REQUIRED ACTION: Find the line that contains "middle mcp: (321, 305)". Then set down that line and all the lines after it, to the end of the records, exactly and with nothing added.

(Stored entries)
========================================================================
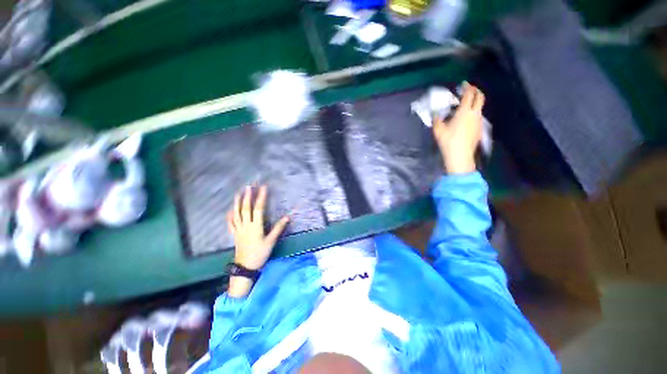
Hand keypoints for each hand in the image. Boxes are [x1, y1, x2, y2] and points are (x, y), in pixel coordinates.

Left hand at [226, 185, 288, 270]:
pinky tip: (230, 210)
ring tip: (238, 193)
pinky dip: (230, 215)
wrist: (245, 267)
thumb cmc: (260, 254)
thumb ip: (278, 228)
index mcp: (256, 226)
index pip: (259, 208)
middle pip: (246, 208)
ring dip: (237, 202)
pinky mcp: (235, 234)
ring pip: (237, 213)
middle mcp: (246, 225)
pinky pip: (231, 223)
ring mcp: (239, 229)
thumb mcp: (271, 241)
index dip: (261, 197)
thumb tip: (287, 217)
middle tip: (249, 186)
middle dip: (248, 196)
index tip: (264, 187)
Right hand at [433, 82, 484, 173]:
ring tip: (464, 106)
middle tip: (469, 90)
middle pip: (480, 97)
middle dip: (475, 91)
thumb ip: (437, 119)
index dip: (467, 87)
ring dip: (474, 102)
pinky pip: (477, 116)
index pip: (469, 95)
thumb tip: (435, 113)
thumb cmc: (448, 141)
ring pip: (479, 107)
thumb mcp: (438, 130)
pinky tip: (465, 119)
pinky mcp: (479, 129)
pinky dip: (473, 112)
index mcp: (464, 112)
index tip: (463, 84)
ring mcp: (478, 121)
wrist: (460, 156)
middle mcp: (474, 114)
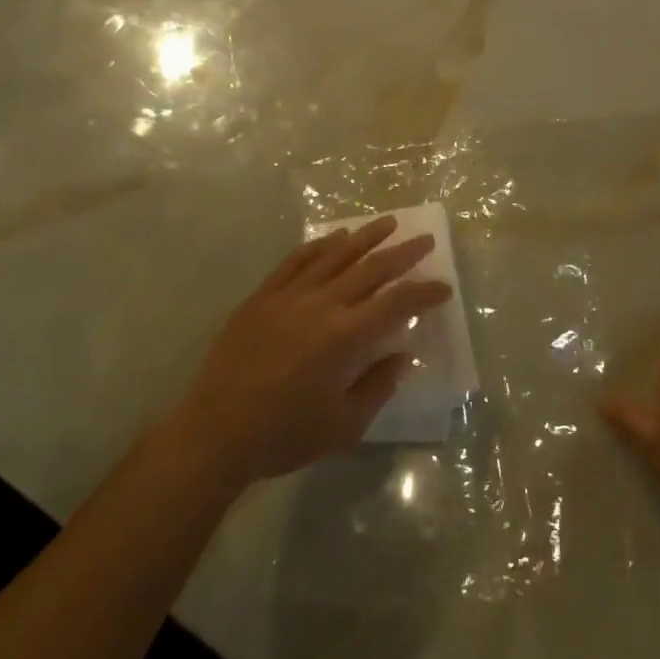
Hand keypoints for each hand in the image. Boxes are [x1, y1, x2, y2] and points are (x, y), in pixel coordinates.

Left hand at [166, 217, 449, 486]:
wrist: (215, 434)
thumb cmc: (284, 435)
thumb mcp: (344, 425)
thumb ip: (378, 385)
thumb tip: (402, 355)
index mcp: (345, 336)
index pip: (396, 302)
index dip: (424, 292)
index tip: (444, 287)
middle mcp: (321, 305)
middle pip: (370, 268)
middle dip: (403, 253)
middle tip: (425, 240)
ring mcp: (289, 295)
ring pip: (335, 254)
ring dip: (365, 237)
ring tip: (388, 223)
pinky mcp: (263, 296)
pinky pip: (297, 260)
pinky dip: (320, 244)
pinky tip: (335, 236)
========================================================================
WRITTEN ANSWER:
middle mcp: (321, 305)
middle pip: (370, 268)
middle dip: (403, 253)
middle tip: (425, 240)
ring mcp: (289, 295)
ring pip: (335, 254)
ring dip: (365, 237)
ring tip: (388, 223)
pinky mcp: (263, 296)
pinky pip: (297, 260)
pinky dip: (320, 244)
pinky tip: (335, 236)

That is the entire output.